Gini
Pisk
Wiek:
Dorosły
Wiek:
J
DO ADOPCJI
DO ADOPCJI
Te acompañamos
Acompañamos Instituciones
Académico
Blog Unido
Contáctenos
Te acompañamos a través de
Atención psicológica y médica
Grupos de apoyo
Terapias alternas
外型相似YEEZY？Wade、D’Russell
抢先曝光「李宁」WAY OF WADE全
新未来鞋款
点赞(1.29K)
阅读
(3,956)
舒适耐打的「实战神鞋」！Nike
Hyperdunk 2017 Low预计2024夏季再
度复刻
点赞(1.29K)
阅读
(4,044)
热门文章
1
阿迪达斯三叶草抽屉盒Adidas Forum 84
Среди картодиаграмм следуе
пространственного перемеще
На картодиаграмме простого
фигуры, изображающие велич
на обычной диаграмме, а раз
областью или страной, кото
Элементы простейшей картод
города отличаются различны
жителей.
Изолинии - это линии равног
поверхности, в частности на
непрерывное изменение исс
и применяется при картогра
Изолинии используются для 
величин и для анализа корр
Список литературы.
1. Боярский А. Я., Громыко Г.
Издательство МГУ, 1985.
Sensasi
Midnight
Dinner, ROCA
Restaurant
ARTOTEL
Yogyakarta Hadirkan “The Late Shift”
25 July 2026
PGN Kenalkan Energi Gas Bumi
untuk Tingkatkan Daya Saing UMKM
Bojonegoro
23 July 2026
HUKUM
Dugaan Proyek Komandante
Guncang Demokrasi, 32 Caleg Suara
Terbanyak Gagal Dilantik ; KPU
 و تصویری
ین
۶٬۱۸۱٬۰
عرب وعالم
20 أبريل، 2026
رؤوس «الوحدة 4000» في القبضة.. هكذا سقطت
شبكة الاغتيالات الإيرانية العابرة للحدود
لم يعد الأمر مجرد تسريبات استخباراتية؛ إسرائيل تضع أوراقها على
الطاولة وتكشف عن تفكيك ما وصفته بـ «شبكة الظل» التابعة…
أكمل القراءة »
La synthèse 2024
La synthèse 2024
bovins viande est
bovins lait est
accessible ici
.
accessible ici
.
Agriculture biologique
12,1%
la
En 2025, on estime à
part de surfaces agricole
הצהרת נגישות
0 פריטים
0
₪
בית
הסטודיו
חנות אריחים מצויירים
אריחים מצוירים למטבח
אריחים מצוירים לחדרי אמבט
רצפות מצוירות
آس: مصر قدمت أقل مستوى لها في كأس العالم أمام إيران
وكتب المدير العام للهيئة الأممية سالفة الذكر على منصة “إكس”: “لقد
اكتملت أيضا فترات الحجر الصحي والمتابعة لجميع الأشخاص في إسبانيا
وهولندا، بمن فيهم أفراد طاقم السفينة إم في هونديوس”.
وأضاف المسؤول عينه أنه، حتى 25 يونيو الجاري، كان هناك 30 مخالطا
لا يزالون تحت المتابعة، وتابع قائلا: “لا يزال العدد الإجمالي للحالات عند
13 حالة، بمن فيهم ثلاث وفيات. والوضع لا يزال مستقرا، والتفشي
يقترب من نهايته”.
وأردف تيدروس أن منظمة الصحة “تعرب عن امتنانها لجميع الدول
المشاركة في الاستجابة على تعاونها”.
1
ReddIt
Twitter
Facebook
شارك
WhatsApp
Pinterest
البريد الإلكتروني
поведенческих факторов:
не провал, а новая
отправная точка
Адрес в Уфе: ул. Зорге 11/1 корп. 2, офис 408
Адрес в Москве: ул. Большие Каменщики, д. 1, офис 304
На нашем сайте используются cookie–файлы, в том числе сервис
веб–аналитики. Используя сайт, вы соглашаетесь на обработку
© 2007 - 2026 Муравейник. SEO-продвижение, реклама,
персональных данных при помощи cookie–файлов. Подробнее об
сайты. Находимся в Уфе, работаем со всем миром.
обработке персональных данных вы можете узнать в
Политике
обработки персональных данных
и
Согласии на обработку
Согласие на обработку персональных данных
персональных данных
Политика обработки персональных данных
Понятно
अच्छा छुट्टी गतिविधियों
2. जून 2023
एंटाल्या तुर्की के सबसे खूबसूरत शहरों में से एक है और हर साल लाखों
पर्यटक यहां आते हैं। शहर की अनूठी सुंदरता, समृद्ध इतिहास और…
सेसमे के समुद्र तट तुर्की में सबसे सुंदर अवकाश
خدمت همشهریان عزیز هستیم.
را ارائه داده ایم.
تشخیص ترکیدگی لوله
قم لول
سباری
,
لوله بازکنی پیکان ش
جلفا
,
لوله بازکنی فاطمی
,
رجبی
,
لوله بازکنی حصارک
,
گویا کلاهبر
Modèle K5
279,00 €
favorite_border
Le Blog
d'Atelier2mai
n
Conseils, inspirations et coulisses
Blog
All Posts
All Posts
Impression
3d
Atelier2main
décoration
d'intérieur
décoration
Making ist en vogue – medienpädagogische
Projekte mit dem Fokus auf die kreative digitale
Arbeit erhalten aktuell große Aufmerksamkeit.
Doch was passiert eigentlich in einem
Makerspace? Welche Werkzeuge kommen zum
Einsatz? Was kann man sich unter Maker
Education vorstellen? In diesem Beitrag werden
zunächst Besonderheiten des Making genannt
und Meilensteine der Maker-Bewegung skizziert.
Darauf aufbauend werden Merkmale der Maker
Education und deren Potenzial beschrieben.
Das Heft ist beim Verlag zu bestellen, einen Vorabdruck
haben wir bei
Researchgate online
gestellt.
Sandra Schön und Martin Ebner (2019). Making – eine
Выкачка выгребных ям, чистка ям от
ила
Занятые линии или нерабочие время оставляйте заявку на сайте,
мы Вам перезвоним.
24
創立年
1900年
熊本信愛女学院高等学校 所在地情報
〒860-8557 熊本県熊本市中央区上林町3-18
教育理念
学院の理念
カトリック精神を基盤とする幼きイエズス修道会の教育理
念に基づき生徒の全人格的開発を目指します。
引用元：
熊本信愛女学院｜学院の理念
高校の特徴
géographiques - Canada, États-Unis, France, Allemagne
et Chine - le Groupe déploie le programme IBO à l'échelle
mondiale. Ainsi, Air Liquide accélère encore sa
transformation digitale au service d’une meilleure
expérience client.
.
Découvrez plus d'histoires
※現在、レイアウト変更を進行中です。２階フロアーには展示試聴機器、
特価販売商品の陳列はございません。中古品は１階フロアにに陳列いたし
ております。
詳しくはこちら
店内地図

Problem details: Repeat all the records. Match each line exactly.

Response to the task:
Gini
Pisk
Wiek:
Dorosły
Wiek:
J
DO ADOPCJI
DO ADOPCJI
Te acompañamos
Acompañamos Instituciones
Académico
Blog Unido
Contáctenos
Te acompañamos a través de
Atención psicológica y médica
Grupos de apoyo
Terapias alternas
外型相似YEEZY？Wade、D’Russell
抢先曝光「李宁」WAY OF WADE全
新未来鞋款
点赞(1.29K)
阅读
(3,956)
舒适耐打的「实战神鞋」！Nike
Hyperdunk 2017 Low预计2024夏季再
度复刻
点赞(1.29K)
阅读
(4,044)
热门文章
1
阿迪达斯三叶草抽屉盒Adidas Forum 84
Среди картодиаграмм следуе
пространственного перемеще
На картодиаграмме простого
фигуры, изображающие велич
на обычной диаграмме, а раз
областью или страной, кото
Элементы простейшей картод
города отличаются различны
жителей.
Изолинии - это линии равног
поверхности, в частности на
непрерывное изменение исс
и применяется при картогра
Изолинии используются для 
величин и для анализа корр
Список литературы.
1. Боярский А. Я., Громыко Г.
Издательство МГУ, 1985.
Sensasi
Midnight
Dinner, ROCA
Restaurant
ARTOTEL
Yogyakarta Hadirkan “The Late Shift”
25 July 2026
PGN Kenalkan Energi Gas Bumi
untuk Tingkatkan Daya Saing UMKM
Bojonegoro
23 July 2026
HUKUM
Dugaan Proyek Komandante
Guncang Demokrasi, 32 Caleg Suara
Terbanyak Gagal Dilantik ; KPU
 و تصویری
ین
۶٬۱۸۱٬۰
عرب وعالم
20 أبريل، 2026
رؤوس «الوحدة 4000» في القبضة.. هكذا سقطت
شبكة الاغتيالات الإيرانية العابرة للحدود
لم يعد الأمر مجرد تسريبات استخباراتية؛ إسرائيل تضع أوراقها على
الطاولة وتكشف عن تفكيك ما وصفته بـ «شبكة الظل» التابعة…
أكمل القراءة »
La synthèse 2024
La synthèse 2024
bovins viande est
bovins lait est
accessible ici
.
accessible ici
.
Agriculture biologique
12,1%
la
En 2025, on estime à
part de surfaces agricole
הצהרת נגישות
0 פריטים
0
₪
בית
הסטודיו
חנות אריחים מצויירים
אריחים מצוירים למטבח
אריחים מצוירים לחדרי אמבט
רצפות מצוירות
آس: مصر قدمت أقل مستوى لها في كأس العالم أمام إيران
وكتب المدير العام للهيئة الأممية سالفة الذكر على منصة “إكس”: “لقد
اكتملت أيضا فترات الحجر الصحي والمتابعة لجميع الأشخاص في إسبانيا
وهولندا، بمن فيهم أفراد طاقم السفينة إم في هونديوس”.
وأضاف المسؤول عينه أنه، حتى 25 يونيو الجاري، كان هناك 30 مخالطا
لا يزالون تحت المتابعة، وتابع قائلا: “لا يزال العدد الإجمالي للحالات عند
13 حالة، بمن فيهم ثلاث وفيات. والوضع لا يزال مستقرا، والتفشي
يقترب من نهايته”.
وأردف تيدروس أن منظمة الصحة “تعرب عن امتنانها لجميع الدول
المشاركة في الاستجابة على تعاونها”.
1
ReddIt
Twitter
Facebook
شارك
WhatsApp
Pinterest
البريد الإلكتروني
поведенческих факторов:
не провал, а новая
отправная точка
Адрес в Уфе: ул. Зорге 11/1 корп. 2, офис 408
Адрес в Москве: ул. Большие Каменщики, д. 1, офис 304
На нашем сайте используются cookie–файлы, в том числе сервис
веб–аналитики. Используя сайт, вы соглашаетесь на обработку
© 2007 - 2026 Муравейник. SEO-продвижение, реклама,
персональных данных при помощи cookie–файлов. Подробнее об
сайты. Находимся в Уфе, работаем со всем миром.
обработке персональных данных вы можете узнать в
Политике
обработки персональных данных
и
Согласии на обработку
Согласие на обработку персональных данных
персональных данных
Политика обработки персональных данных
Понятно
अच्छा छुट्टी गतिविधियों
2. जून 2023
एंटाल्या तुर्की के सबसे खूबसूरत शहरों में से एक है और हर साल लाखों
पर्यटक यहां आते हैं। शहर की अनूठी सुंदरता, समृद्ध इतिहास और…
सेसमे के समुद्र तट तुर्की में सबसे सुंदर अवकाश
خدمت همشهریان عزیز هستیم.
را ارائه داده ایم.
تشخیص ترکیدگی لوله
قم لول
سباری
,
لوله بازکنی پیکان ش
جلفا
,
لوله بازکنی فاطمی
,
رجبی
,
لوله بازکنی حصارک
,
گویا کلاهبر
Modèle K5
279,00 €
favorite_border
Le Blog
d'Atelier2mai
n
Conseils, inspirations et coulisses
Blog
All Posts
All Posts
Impression
3d
Atelier2main
décoration
d'intérieur
décoration
Making ist en vogue – medienpädagogische
Projekte mit dem Fokus auf die kreative digitale
Arbeit erhalten aktuell große Aufmerksamkeit.
Doch was passiert eigentlich in einem
Makerspace? Welche Werkzeuge kommen zum
Einsatz? Was kann man sich unter Maker
Education vorstellen? In diesem Beitrag werden
zunächst Besonderheiten des Making genannt
und Meilensteine der Maker-Bewegung skizziert.
Darauf aufbauend werden Merkmale der Maker
Education und deren Potenzial beschrieben.
Das Heft ist beim Verlag zu bestellen, einen Vorabdruck
haben wir bei
Researchgate online
gestellt.
Sandra Schön und Martin Ebner (2019). Making – eine
Выкачка выгребных ям, чистка ям от
ила
Занятые линии или нерабочие время оставляйте заявку на сайте,
мы Вам перезвоним.
24
創立年
1900年
熊本信愛女学院高等学校 所在地情報
〒860-8557 熊本県熊本市中央区上林町3-18
教育理念
学院の理念
カトリック精神を基盤とする幼きイエズス修道会の教育理
念に基づき生徒の全人格的開発を目指します。
引用元：
熊本信愛女学院｜学院の理念
高校の特徴
géographiques - Canada, États-Unis, France, Allemagne
et Chine - le Groupe déploie le programme IBO à l'échelle
mondiale. Ainsi, Air Liquide accélère encore sa
transformation digitale au service d’une meilleure
expérience client.
.
Découvrez plus d'histoires
※現在、レイアウト変更を進行中です。２階フロアーには展示試聴機器、
特価販売商品の陳列はございません。中古品は１階フロアにに陳列いたし
ております。
詳しくはこちら
店内地図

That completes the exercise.